Sputtering. Exchanges of sideways glances. Three different versions of why it only looked like they’d been idling on the job.
I held up my hands. “Relax,” I said. “I wasn’t hired to supervise the unloading of turnips. Nobody is going to tell tales later on of a few men taking a break after a long day’s work. I only asked your names to be polite.”
“Hell, we don’t work for Lady Werewilk anyhow,” said the boldest of the lot. “My name’s Left. This is Tombs. That there is Polton.” He spat. “Must be havin’ quite a feed in there tonight. This was the second wagon-load of vittles.”
I nodded. “The whole house will be there. Except maybe Weexil. I guess everybody knows about him, though.”
Left nodded. “Took off. Packed up and left before dawn, not a word. Damndest thing.”
I kept my mouth shut and looked hopefully expectant. Sometimes it works.
“Burned all his stuff. Every scrap of it. Least that’s what they say. Old butler found what was left in the oven.”
“Boots too,” I offered,
as though I’d already heard that. I was just guessing.
“That’s what we can’t figure,” offered Tombs. “Who the hell burns a good pair of boots?”

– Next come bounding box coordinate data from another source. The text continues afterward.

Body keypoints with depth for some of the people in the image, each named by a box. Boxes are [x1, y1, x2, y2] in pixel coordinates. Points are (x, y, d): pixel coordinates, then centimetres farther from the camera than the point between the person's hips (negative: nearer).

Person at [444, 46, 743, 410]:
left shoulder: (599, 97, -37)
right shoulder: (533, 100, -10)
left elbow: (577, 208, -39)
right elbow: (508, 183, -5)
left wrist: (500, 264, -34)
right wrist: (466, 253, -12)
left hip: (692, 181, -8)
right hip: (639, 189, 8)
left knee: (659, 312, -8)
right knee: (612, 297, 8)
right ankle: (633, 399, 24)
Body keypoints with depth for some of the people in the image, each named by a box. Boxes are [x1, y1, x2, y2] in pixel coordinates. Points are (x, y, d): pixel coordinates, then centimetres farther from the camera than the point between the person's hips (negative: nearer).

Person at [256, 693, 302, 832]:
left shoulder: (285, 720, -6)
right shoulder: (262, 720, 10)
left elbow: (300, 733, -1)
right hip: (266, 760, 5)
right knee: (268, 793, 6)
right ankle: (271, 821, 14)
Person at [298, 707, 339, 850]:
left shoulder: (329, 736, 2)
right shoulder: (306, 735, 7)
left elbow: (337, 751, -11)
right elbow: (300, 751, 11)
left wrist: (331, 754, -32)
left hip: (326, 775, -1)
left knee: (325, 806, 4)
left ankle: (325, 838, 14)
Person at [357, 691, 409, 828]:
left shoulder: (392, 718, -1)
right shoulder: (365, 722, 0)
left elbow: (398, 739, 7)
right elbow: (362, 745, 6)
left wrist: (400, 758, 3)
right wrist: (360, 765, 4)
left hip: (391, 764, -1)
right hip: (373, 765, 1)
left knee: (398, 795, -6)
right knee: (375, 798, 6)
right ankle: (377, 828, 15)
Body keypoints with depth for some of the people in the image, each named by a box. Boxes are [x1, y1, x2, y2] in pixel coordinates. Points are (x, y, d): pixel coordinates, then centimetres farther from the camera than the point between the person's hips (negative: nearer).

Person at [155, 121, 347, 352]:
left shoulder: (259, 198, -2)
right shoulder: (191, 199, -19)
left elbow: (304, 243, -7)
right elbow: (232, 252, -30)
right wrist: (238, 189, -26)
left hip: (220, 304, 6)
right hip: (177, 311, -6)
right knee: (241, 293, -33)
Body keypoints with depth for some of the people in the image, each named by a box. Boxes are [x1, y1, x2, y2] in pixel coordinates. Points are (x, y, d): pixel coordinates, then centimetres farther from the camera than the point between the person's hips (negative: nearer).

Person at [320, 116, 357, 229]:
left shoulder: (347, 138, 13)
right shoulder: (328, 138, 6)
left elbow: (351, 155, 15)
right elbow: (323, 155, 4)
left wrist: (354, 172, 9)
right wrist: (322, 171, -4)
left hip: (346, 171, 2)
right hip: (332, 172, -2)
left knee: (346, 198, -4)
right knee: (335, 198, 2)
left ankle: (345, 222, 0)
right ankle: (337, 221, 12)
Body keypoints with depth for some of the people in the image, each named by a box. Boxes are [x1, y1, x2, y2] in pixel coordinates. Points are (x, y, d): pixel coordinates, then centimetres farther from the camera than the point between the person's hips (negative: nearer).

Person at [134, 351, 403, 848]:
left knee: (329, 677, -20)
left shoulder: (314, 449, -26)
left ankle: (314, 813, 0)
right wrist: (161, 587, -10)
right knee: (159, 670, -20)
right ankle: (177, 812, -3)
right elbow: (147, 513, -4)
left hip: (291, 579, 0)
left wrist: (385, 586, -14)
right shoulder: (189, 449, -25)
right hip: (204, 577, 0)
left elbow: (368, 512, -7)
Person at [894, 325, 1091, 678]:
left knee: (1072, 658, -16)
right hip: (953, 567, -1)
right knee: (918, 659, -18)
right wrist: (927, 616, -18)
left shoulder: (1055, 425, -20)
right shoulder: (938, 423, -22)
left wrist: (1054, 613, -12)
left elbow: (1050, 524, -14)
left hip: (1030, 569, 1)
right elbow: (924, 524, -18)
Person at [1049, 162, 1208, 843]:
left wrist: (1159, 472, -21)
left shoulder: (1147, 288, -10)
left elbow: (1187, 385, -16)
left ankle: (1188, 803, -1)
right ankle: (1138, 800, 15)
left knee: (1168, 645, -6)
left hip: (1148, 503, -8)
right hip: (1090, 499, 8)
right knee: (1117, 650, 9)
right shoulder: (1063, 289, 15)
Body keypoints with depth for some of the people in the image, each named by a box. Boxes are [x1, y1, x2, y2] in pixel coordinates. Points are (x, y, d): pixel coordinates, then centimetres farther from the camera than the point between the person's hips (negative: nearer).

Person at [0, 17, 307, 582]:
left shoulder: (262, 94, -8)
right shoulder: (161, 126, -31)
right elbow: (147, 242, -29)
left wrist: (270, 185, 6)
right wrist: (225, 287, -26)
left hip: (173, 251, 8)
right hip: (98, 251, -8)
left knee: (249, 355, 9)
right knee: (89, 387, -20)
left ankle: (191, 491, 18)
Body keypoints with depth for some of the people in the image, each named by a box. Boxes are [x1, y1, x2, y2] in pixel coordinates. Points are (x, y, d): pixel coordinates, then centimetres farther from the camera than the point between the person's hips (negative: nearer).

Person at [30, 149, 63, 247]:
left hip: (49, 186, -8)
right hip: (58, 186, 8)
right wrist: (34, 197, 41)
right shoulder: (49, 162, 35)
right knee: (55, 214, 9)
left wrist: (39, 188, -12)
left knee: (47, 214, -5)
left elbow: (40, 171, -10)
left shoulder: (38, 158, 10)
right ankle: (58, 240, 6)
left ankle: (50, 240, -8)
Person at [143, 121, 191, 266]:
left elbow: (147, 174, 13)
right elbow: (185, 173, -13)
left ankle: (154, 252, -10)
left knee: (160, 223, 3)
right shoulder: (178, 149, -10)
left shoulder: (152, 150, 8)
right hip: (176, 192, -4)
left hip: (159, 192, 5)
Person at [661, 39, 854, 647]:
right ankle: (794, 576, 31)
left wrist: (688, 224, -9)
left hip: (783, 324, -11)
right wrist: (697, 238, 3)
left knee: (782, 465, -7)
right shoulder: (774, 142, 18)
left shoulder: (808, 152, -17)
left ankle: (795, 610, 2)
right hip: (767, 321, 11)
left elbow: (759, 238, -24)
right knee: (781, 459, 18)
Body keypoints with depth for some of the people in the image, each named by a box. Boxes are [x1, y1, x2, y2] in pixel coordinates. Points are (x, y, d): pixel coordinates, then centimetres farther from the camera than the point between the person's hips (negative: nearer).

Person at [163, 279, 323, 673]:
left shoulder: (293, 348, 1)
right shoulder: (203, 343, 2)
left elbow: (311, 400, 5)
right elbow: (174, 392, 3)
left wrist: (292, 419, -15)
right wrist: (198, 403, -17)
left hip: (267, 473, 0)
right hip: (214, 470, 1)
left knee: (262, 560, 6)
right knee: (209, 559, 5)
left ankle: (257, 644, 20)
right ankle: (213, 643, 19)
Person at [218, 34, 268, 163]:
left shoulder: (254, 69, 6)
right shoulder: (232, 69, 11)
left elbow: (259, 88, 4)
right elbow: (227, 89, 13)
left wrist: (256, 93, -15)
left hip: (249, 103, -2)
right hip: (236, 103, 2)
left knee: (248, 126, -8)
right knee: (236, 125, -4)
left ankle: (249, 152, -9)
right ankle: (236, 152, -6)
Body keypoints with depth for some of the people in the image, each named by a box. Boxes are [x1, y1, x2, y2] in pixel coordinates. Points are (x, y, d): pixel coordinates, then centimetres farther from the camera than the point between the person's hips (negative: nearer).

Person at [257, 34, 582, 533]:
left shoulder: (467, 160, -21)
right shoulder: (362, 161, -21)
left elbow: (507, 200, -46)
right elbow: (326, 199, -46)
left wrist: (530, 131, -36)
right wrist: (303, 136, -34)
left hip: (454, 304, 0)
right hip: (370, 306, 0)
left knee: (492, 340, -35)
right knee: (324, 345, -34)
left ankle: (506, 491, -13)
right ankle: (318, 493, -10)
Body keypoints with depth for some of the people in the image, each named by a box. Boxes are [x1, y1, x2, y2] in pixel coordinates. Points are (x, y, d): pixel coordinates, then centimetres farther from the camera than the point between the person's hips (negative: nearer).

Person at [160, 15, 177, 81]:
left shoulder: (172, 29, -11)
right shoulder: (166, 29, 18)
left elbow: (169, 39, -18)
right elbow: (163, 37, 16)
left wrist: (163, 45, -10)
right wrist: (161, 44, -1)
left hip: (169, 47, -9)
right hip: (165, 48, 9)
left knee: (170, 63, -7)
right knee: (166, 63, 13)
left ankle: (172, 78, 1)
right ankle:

Sometimes I’m good at guessing.
“We need to get the ponies,” said the third man. Maybe he was smarter than his companions, or maybe he just needed a privy, but he’d had enough gabbing with the people from town, friendly smiles or not. “Need to get back on the road.”
And they went.
Gertriss and I watched them go.
I shrugged as soon as they were out of sight.
“Do you reckon—do you think that this Weexil told someone we were due here today, Mr. Markhat?” asked Gertriss. “Maybe he didn’t want to be around when word got out we’d been murdered on the road.”
I nodded. “The thought crossed my mind,” I said. Weexil, what had been his last name? Weexil Treegar. Bought all the art supplies for the painters. I tried to remember when the Lady had hired Weexil, decided he’d been there since the first batch of artists had taken up residence—well before the first surveyor’s stake was ever found.
I motioned in the direction the drovers had taken. “We might as well see the grounds in the daylight,” I said.
Gertriss walked, frowning. “But why did he burn everything?”
“He didn’t burn it,” I said. Gertriss sets a good pace. I had to move faster than my customary amble to keep up.
She turned her face toward mine.
“If he didn’t, who did?”
“His lady love, of course. Look. She either wakes to find him gone, or maybe he leaves behind a note of some kind. Either way, she’s not happy. So what does she do?”
“She finds anything he left behind and she stuffs it in the only fire still burning early in the morning. The cook stove fire.”
“Which makes me think he left a note,” I said. “Something sappy and overdone. I’d bet you two new horseshoes he even asked her to burn his note in the note. That’s probably what gave her the idea to toss in his boots as well.”
Gertriss nodded. “Reckon the worthless lying bastard had that coming.” She practically dripped venom when she spoke, and for the first time I wondered if perhaps Gertriss had left her quaint country village for reasons that might surprise even Mama Hog.